Jacques Derrida und die Bedeutung der Zeichen

Der französische Philosoph Jacques Derrida (1930–2004) unterschied die inhaltliche Seite eines Zeichens (Signifikat) und die sprachliche Seite eines Zeichens (Signifikant) und betonte, dass beide nicht untrennbar miteinander verknüpft sind. Zwischen ihnen tut sich vielmehr eine Lücke auf, die er mit dem Kunstwort »Différance« zu fassen versuchte. Da sich die Zeichen einer endgültigen Bedeutung immer wieder entziehen, sich etwa die Bedeutung im Verlauf der Zeit ändert, während die Zeichen stehen bleiben, verläuft das Spiel des Bezeichnens ins Unendliche.
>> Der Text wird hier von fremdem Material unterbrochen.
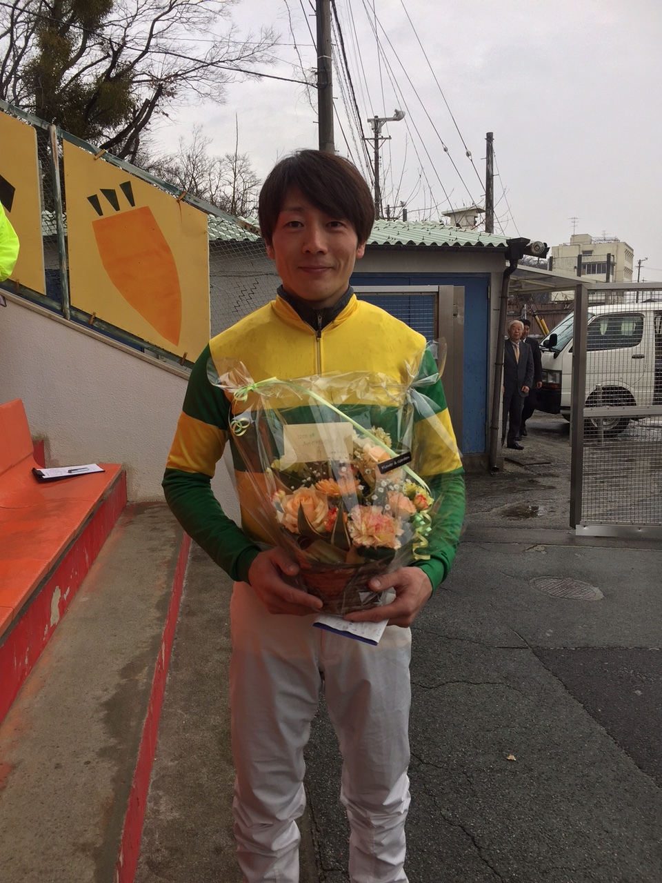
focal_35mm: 29
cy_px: 442
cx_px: 331
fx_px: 739
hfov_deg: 48.2
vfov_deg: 61.7
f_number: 2.2
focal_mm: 4.15
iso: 32
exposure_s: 1/121
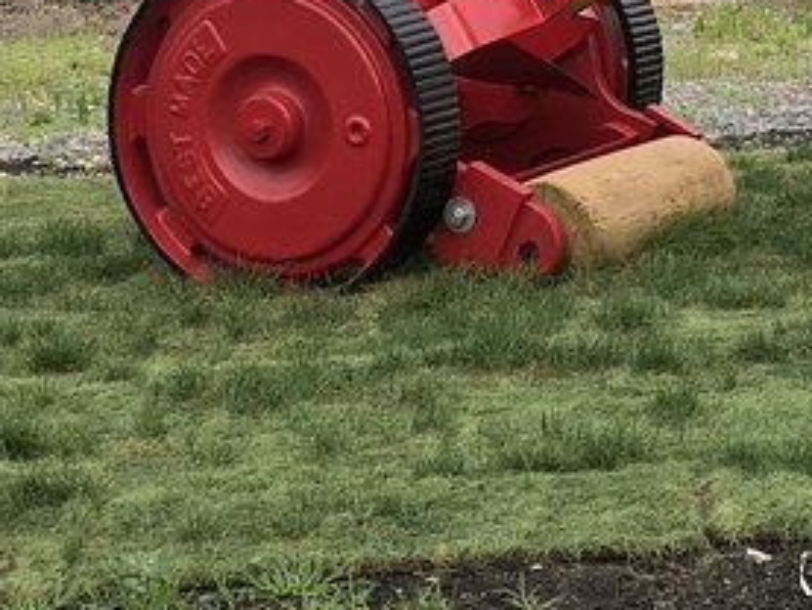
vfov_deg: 10.3
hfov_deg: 13.5
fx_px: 3309
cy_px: -204
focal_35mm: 141
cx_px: 1052
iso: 16
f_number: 2.4
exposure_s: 1/226
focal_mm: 6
Diese Eigenschaft der Sprache tritt, laut Derrida, in der Schrift deutlicher hervor: Texte können immer wieder neu interpretiert werden. Die Dekonstruktion, als eine durch ihn geprägte Analysemethode von Texten, berücksichtigt die permanente Möglichkeit des Destruierens und Neukonstruierens von Bedeutung.